Business, Fashion

Wenn China spart, leidet der Luxus

. 26. Juli 2012

Bald veröffentlichen PPR und LVMH ihre Quartalszahlen und dann weiß man in der Regel, wie es dem Luxus derzeit geht. Experten, wie Thomas Mesmin, Analyst bei CA Chevreux hat der Nachrichtenagentur AFP vermeldet, dass man sich auf einen Rückgang einstellt. Und das liegt vor allem an den Chinesen.

Ich streue zum Thema ein paar chinesische Streetstyles ein von der Chanel Haute Couture Show im Juni in Paris.

Wie Ihr sicherlich gelesen habt, sollen sich die reichen Chinesen künftig ein bisschen am Riemen reißen.

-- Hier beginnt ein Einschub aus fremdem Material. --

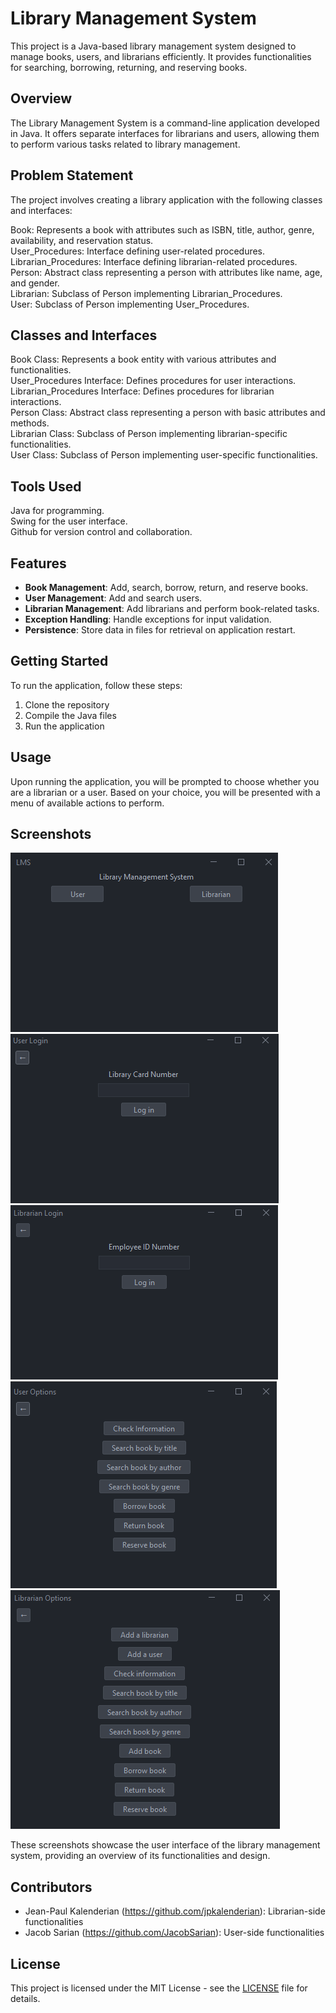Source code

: # Library Management System

This project is a Java-based library management system designed to manage books, users, and librarians efficiently. It provides functionalities for searching, borrowing, returning, and reserving books.

## Overview

The Library Management System is a command-line application developed in Java. It offers separate interfaces for librarians and users, allowing them to perform various tasks related to library management.

## Problem Statement

The project involves creating a library application with the following classes and interfaces:

Book: Represents a book with attributes such as ISBN, title, author, genre, availability, and reservation status.<br>
User_Procedures: Interface defining user-related procedures.<br>
Librarian_Procedures: Interface defining librarian-related procedures.<br>
Person: Abstract class representing a person with attributes like name, age, and gender.<br>
Librarian: Subclass of Person implementing Librarian_Procedures.<br>
User: Subclass of Person implementing User_Procedures.<br>

## Classes and Interfaces

Book Class: Represents a book entity with various attributes and functionalities.<br>
User_Procedures Interface: Defines procedures for user interactions.<br>
Librarian_Procedures Interface: Defines procedures for librarian interactions.<br>
Person Class: Abstract class representing a person with basic attributes and methods.<br>
Librarian Class: Subclass of Person implementing librarian-specific functionalities.<br>
User Class: Subclass of Person implementing user-specific functionalities.<br>

## Tools Used
Java for programming.<br>
Swing for the user interface.<br>
Github for version control and collaboration.<br>

## Features

- **Book Management**: Add, search, borrow, return, and reserve books.<br>
- **User Management**: Add and search users.<br>
- **Librarian Management**: Add librarians and perform book-related tasks.<br>
- **Exception Handling**: Handle exceptions for input validation.<br>
- **Persistence**: Store data in files for retrieval on application restart.<br>

## Getting Started

To run the application, follow these steps:

1. Clone the repository<br>
2. Compile the Java files<br>
3. Run the application<br>

## Usage

Upon running the application, you will be prompted to choose whether you are a librarian or a user. Based on your choice, you will be presented with a menu of available actions to perform.

## Screenshots

![Main Form](/Screenshots/Mainform.png)<br>
![User Entry Form](/Screenshots/UserLoginForm.png)<br>
![Librarian Entry Form](/Screenshots/LibrarianLoginForm.png)<br>
![User Options Form](/Screenshots/UserOptionsForm.png)<br>
![Librarian Options Form](/Screenshots/LibrarianOptionsForm.png)<br>

These screenshots showcase the user interface of the library management system, providing an overview of its functionalities and design.

## Contributors

- Jean-Paul Kalenderian (https://github.com/jpkalenderian): Librarian-side functionalities
- Jacob Sarian (https://github.com/JacobSarian): User-side functionalities

## License

This project is licensed under the MIT License - see the [LICENSE](LICENSE) file for details.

Die Regierung will verordnen, dass man vor allem an teuren Reisen und Autos spart. Die Mode wurde dabei nicht berücksichtigt und das wird LVMH und PPR und Richmont und wie sie alle heißen freuen. Denn wie Monsieur Mesmin weiß,  leidet der Luxus, wenn die Chinesen sparen. und deren BIP ist so niedrig wie seit drei Jahren nicht mehr. Laut Mesmins Analysen machen die chinesischen Kunden heute bereits 40% des gesamten Luxusmarktes aus. Und in Europa kaufen die chinesischen Touristen so viel ein (weil es billiger ist als bei ihnen), dass sie bereits 60% des europäischen Luxusmarktes ausmachen (laut einer Analyse der Hongkonger Filiale von HSBC). Die Boston Consulting Group hat im Juni ähnliche Zahlen veröffentlicht und prognostiziert, dass 2015 die Chinesen der größte Absatzmarrkt für Luxusgüter werden.

Lasst Euch das mal auf der Zunge zergehen. Alle anderen Europäer (und wer weiß, wieviele Amis und Japaner sich darunter tummeln) teilen sich nur noch 40% des Umsatz. In den USA dagegen konsumieren 80% der Luxusgüter die Einheimischen.

Für eine Marke wie Prada machen die Chinesen ein Drittel des Umsatzes aus.

So und nun frage ich mich auch gar nicht mehr, warum ich keine Karte mehr für die Schauen bekomme. Klar alle Plätze an die Chinesen, denn das lohnt sich.

Die Sache ist nur: Wenn China mal hustet, dann bekommt die Luxusindustrie eine Lungenentzündung. Was die Chinesen an Luxus konsumieren, können weder wir Europäer noch die Amis auffangen. Hoffen wir dann also auf die Inder und die Argentinier.

Fotos: parisoffice / Modepilot

 


 

Kommentare

  1. Die Damen der beiden mittleren Bilder tragen zwar schöne Kleidung – bloß sie steht ihnen meiner Meinung nach nicht.
    Am besten gefällt mir das Outfit des letzten Bildes.

  2. Ich frage mich moment gerade. Wo kommt das ganze Geld der Chinesen her? Also die haben schon eine ausgeprägte Wirtschaft. ich sag nur mal “Made in china”. Aber verdien die wircklich alle so gut?

  3. und dann? was passiert wenn ihr auf die inder hofft oder auf die agentinier? werden dann wieder mehr karten frei? wo ist da der sinn ;)

  4. Wie die aktuellen Zahlen belegen, geht es der Luxusindustrie bestens. Die Inder und Argentinier sind schon da und für uns bleibt ein Platz vor dem Computer bei Nowfashion und style.com und bei Modepilot.